Field
Implementations of the present invention relate generally to components and systems for drilling. In particular, implementations of the present invention relate to drill components having increased strength and resistance to jamming, cross-threading and wedging.
Relevant Technology
Threaded connections have been well known for ages, and threads provide a significant advantage in that a helical structure of the thread can convert a rotational movement and force into a linear movement and force. Threads exist on many types of elements, and can be used in limitless applications and industries. For instance, threads are essential to screws, bolts, and other types of mechanical fasteners that may engage a surface (e.g., in the case of a screw) or be used in connection with a nut (e.g., in the case of a bolt) to hold multiple elements together, apply a force to an element, or for any other suitable purpose. Threading is also common in virtually any industry in which elements are mechanically fastened together. For instance, in plumbing applications, pipes are used to deliver liquids or gasses under pressure. Pipes may have threaded ends that mate with corresponding threads of an adjoining pipe, plug, adaptor, connector, or other structure. The threads can be used in creating a fluid-tight seal to guard against fluid leakage at the connection site.
Oilfield, exploration, and other drilling technologies also make extensive use of threading. For instance, when a well is dug, casing elements may be placed inside the well. The casings generally have a fixed length and multiple casings are secured to each other in order to produce a casing of the desired height. The casings can be connected together using threading on opposing ends thereof. Similarly, as drilling elements are used to create a well or to place objects inside a well, a drill rod or other similar device may be used. Where the depth of the well is sufficiently large, multiple drill rods may be connected together, which can be facilitated using mating threads on opposing ends of the drill rod. Often, the drill rods and casings are very large and machinery applies large forces in order to thread the rods or casings together.

*Directions for this task*:
Answer from the drill threading text:
(a) Besides increased strength, what three problems are the drill components said to resist?
(b) In plumbing, what can threads be used to create at the connection site?
(c) Under what condition may multiple drill rods be connected together?

*Excerpted records*:
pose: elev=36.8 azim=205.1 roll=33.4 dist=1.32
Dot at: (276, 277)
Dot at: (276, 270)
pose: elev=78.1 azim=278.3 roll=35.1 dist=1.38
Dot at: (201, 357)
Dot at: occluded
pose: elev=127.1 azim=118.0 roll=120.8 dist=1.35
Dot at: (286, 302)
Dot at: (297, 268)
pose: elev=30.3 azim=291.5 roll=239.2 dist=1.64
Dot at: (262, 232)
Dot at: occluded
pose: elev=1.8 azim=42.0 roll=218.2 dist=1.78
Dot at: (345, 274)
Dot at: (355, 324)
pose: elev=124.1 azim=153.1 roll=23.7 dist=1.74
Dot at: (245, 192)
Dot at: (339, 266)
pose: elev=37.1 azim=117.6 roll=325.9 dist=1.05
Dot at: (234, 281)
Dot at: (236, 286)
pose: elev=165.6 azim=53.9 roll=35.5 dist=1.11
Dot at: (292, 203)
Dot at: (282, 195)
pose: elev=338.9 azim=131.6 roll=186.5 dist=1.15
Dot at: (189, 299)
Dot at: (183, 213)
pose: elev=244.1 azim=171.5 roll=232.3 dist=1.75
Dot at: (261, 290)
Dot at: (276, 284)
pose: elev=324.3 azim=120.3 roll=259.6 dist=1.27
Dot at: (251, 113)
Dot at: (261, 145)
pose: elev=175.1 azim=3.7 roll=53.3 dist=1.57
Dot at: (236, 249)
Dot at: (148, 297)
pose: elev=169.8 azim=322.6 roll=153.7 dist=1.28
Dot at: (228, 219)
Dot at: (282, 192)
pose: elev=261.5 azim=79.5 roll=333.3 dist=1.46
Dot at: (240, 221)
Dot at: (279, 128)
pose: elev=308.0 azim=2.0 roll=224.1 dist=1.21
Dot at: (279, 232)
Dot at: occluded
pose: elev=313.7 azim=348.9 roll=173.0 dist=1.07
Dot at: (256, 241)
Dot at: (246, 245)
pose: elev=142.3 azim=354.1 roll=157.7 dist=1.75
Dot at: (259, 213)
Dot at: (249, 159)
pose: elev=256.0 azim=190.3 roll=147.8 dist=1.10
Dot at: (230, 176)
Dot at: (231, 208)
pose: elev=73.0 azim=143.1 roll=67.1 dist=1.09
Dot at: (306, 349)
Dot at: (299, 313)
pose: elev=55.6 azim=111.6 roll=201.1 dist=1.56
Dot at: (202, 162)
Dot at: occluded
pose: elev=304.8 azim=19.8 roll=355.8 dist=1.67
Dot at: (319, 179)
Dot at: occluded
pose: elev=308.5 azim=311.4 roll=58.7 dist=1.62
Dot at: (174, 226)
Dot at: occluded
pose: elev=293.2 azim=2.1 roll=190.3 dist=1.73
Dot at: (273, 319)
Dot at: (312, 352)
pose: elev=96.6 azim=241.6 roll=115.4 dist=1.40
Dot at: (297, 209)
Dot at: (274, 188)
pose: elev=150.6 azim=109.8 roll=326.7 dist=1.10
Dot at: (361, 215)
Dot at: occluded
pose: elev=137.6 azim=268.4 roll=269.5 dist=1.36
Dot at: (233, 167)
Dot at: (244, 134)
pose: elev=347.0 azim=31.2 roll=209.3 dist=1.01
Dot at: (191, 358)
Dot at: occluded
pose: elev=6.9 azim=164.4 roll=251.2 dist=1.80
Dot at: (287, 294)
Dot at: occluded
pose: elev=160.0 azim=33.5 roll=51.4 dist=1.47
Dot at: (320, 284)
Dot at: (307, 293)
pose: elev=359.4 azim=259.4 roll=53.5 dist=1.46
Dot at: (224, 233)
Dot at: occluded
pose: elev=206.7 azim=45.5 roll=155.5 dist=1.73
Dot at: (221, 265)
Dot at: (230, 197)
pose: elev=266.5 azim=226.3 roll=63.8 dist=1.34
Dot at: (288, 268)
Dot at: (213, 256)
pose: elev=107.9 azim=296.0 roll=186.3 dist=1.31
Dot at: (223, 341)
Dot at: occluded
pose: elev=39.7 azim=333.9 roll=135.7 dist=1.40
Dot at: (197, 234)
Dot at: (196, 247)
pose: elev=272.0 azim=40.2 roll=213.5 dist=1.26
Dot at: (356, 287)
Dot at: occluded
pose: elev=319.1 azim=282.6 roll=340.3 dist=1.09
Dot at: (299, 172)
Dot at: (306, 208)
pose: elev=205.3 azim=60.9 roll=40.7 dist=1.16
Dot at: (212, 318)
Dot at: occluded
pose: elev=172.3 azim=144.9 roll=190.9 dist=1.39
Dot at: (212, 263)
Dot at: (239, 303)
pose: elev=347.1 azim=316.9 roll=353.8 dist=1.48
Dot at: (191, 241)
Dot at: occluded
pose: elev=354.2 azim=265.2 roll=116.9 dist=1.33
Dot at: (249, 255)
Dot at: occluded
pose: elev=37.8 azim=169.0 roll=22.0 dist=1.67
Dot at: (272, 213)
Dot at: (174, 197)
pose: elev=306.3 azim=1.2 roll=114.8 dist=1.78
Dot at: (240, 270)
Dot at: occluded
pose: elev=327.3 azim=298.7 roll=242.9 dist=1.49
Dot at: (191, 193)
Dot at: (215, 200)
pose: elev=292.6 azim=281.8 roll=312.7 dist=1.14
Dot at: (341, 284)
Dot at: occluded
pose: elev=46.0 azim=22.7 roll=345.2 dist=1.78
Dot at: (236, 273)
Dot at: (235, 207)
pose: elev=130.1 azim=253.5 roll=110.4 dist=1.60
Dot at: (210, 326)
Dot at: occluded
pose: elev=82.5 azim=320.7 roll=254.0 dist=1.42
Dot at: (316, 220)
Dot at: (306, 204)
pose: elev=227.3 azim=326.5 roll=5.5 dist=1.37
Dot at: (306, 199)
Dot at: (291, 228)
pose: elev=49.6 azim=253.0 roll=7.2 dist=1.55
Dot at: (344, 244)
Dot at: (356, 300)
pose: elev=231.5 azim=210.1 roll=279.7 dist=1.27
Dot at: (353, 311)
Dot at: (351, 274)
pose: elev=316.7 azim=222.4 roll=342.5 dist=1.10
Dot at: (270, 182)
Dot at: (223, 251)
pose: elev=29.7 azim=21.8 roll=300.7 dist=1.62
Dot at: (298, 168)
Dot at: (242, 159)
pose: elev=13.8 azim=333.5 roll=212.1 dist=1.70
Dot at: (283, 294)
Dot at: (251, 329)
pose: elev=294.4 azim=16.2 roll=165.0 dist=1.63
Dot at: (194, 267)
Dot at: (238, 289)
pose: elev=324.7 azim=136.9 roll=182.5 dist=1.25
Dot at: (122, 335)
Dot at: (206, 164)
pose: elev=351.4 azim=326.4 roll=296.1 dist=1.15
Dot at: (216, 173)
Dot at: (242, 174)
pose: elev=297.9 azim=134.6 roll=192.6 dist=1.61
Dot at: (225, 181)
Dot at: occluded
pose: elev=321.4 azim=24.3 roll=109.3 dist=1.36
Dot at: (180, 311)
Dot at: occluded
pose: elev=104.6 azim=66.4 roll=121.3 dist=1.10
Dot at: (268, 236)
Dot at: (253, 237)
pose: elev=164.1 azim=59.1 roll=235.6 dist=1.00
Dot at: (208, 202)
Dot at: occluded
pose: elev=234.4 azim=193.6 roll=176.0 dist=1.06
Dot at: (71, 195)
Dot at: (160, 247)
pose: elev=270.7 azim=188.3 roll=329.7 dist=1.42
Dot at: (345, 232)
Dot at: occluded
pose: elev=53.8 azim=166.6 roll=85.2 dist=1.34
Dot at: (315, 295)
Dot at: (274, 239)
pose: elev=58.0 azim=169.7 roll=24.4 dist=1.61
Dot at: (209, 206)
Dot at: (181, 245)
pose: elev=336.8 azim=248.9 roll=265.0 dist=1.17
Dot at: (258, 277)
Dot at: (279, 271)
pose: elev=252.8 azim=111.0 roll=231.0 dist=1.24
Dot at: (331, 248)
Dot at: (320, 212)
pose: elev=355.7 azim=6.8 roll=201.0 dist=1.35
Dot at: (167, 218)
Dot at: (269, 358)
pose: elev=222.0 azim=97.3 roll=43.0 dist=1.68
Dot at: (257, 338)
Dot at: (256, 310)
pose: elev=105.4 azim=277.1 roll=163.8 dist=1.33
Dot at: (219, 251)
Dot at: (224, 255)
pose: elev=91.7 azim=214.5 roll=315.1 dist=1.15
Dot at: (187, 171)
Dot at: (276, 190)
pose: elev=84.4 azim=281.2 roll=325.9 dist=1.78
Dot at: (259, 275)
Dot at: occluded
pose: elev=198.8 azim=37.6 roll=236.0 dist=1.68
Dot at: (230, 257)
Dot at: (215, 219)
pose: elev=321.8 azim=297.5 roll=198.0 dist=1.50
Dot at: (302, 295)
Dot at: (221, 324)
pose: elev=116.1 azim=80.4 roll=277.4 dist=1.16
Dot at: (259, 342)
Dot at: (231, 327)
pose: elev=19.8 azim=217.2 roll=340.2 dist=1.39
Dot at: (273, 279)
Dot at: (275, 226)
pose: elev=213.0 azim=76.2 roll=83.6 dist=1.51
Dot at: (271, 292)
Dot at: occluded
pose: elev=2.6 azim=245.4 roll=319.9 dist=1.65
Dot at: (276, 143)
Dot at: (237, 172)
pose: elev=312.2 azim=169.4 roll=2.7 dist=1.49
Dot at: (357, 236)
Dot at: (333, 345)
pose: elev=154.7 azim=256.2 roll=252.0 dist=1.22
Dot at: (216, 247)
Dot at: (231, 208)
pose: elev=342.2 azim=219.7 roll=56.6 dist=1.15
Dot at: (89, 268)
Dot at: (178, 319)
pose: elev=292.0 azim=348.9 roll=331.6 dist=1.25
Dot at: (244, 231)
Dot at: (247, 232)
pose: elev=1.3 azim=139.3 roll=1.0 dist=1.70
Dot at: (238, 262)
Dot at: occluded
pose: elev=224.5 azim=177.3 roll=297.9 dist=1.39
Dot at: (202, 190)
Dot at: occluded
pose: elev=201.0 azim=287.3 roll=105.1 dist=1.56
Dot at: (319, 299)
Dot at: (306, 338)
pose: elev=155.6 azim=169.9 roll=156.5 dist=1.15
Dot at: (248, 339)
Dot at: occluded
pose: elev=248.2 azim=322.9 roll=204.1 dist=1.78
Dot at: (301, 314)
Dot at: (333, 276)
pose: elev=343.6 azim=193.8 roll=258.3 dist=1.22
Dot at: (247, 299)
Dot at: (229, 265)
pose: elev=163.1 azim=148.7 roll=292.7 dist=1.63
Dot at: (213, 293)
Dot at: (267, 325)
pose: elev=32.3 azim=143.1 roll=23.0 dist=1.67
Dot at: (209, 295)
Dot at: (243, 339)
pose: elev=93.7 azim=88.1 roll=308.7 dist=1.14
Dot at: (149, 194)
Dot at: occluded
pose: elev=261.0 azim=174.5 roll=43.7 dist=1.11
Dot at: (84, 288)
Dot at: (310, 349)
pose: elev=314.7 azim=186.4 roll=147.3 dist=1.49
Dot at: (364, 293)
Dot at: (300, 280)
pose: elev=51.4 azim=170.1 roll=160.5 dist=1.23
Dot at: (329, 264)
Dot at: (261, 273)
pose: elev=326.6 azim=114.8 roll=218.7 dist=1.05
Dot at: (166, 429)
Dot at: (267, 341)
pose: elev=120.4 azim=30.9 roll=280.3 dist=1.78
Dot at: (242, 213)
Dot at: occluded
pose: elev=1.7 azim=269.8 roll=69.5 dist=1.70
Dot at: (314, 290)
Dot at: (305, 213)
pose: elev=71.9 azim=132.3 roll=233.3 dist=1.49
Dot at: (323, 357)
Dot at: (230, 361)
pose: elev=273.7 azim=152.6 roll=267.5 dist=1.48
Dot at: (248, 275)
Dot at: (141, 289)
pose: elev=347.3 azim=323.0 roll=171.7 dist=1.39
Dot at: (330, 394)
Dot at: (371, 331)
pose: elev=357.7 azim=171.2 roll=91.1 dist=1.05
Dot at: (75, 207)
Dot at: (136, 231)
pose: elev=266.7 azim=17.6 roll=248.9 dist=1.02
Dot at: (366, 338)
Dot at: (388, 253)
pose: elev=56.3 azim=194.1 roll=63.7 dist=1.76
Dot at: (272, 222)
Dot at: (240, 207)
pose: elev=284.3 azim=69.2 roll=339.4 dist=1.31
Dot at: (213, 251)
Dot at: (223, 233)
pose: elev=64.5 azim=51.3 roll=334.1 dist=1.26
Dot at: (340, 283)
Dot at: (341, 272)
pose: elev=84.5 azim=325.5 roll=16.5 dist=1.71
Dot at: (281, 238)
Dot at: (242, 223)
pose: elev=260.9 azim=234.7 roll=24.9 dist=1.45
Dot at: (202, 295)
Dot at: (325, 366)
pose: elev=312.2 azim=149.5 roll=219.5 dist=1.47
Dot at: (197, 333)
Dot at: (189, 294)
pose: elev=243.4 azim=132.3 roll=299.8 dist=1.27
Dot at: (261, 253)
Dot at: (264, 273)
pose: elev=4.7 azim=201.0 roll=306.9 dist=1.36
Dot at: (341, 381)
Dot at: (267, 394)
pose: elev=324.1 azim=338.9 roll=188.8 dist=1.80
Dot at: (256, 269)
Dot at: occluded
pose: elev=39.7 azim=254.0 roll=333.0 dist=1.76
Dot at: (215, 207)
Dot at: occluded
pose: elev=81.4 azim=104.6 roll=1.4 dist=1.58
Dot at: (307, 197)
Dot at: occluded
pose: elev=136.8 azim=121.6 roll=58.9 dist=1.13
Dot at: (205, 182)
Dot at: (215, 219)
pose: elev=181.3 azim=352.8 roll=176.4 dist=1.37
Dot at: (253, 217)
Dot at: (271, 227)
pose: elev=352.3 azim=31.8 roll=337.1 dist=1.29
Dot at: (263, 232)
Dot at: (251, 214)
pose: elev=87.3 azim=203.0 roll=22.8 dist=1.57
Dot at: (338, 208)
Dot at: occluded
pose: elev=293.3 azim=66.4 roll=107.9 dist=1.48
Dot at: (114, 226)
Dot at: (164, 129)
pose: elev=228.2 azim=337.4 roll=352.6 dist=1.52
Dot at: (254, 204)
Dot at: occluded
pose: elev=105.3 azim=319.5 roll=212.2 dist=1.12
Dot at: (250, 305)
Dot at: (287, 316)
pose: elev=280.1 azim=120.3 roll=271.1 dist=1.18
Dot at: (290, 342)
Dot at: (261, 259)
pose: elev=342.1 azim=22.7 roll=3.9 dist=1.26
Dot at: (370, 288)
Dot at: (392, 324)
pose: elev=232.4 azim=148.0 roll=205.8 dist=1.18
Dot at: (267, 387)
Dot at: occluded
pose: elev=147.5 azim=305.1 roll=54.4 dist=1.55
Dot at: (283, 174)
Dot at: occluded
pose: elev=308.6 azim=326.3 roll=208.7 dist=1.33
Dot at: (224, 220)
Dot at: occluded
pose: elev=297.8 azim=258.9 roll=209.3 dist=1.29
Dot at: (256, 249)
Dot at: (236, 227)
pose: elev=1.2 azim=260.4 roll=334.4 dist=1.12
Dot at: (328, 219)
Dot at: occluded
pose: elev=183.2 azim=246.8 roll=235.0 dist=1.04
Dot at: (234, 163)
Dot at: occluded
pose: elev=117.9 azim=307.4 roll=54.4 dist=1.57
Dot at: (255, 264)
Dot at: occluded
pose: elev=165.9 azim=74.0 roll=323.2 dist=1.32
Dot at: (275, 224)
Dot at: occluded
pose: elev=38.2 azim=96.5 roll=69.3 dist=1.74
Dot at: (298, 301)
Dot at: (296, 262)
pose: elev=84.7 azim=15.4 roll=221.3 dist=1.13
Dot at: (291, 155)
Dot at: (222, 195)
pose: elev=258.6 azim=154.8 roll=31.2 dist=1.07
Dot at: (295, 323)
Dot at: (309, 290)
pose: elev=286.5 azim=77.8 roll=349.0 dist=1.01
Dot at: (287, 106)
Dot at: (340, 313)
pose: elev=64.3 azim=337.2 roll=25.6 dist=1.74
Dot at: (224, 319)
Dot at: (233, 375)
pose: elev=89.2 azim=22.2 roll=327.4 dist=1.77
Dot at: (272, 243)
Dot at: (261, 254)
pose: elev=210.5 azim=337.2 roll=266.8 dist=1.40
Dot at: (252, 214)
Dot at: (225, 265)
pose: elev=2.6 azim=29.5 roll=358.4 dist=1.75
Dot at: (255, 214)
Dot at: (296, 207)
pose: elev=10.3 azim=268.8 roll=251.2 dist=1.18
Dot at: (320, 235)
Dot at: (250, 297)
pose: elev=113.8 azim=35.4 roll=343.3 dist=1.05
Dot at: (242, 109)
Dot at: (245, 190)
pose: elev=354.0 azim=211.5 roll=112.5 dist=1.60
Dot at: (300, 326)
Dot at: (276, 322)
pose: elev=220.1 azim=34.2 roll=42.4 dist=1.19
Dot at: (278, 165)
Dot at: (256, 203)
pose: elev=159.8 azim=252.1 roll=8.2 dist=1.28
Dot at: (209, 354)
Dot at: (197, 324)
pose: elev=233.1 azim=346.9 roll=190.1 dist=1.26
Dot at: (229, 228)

*Answer*:
(a) Jamming, cross-threading and wedging.
(b) A fluid-tight seal that guards against fluid leakage.
(c) When the depth of the well is sufficiently large.